The more Shaqra, or points, you earn, the more upgrades or specials you can buy. Some of them you can literally only buy with dollars, like unlocking specials such as the Lee Kemp assist attack, but nearly everything else you can invest points in to unlock new “suits.” The “suits” are really more difficulties, which means you’ll be seeing these three levels an awful lot. Or, there’s also survival mode, in case you wish to go into overtime with ShaqDown.

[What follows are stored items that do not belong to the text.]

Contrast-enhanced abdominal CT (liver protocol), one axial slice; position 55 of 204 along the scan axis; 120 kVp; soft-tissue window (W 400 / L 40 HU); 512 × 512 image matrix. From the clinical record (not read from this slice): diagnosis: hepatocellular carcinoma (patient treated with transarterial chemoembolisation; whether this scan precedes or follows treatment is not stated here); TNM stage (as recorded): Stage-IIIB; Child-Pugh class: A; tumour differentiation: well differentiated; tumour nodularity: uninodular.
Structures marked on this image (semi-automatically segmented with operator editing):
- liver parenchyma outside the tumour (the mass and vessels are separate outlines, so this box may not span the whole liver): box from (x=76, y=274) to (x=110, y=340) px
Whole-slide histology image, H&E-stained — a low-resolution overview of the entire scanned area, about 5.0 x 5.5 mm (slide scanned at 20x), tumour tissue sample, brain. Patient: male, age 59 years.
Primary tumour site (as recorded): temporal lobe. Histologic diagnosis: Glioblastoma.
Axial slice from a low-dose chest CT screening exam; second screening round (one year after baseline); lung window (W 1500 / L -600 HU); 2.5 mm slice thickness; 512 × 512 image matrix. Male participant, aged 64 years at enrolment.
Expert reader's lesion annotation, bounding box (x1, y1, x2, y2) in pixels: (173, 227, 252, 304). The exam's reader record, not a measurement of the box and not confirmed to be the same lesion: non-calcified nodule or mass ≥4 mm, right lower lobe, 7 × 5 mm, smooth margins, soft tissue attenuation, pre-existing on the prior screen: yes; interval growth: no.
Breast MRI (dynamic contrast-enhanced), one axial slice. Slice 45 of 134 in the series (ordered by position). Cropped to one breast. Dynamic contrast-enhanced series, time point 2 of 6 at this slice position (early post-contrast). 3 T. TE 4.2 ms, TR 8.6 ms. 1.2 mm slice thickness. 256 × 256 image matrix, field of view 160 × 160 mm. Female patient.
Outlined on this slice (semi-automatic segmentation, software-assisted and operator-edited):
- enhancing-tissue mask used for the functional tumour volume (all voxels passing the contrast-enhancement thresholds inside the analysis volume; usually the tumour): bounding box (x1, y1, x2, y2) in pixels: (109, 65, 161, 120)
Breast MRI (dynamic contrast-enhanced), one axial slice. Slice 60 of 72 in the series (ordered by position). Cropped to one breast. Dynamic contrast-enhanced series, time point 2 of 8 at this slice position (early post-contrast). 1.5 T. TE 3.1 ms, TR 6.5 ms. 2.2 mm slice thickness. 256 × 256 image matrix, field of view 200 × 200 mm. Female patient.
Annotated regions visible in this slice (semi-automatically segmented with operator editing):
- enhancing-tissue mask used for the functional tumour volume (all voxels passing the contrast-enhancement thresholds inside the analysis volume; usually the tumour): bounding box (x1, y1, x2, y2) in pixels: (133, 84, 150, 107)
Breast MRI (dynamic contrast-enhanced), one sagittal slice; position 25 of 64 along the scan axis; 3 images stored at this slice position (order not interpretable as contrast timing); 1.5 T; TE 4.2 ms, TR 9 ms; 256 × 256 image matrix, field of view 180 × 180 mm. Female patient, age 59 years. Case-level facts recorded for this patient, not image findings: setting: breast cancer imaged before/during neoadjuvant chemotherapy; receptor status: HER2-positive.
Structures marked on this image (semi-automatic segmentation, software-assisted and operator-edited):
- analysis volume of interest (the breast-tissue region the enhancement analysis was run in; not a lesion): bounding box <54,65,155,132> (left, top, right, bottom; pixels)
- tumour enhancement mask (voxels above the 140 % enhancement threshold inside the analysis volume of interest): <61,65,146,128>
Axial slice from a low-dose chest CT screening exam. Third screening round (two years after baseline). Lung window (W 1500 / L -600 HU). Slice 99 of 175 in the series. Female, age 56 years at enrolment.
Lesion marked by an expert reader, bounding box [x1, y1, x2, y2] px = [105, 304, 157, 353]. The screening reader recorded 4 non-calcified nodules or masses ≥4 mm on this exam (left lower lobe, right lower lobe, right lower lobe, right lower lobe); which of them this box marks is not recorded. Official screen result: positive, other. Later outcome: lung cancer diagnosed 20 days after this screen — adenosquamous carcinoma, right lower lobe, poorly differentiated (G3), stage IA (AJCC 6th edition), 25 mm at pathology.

Ultimately, though, for all its tapdancing there just isn’t anything interesting going on here. The concept is solid but the execution is so humdrum. You zig and zag through the levels until you hit the boss, which you pelt with the rock. Then you do it again two more times and then you’re done — unless you wish to continue on in other modes or on harder difficulties.
And sooner or later, the zombies will get you. They haven’t freaking died yet, already, have they?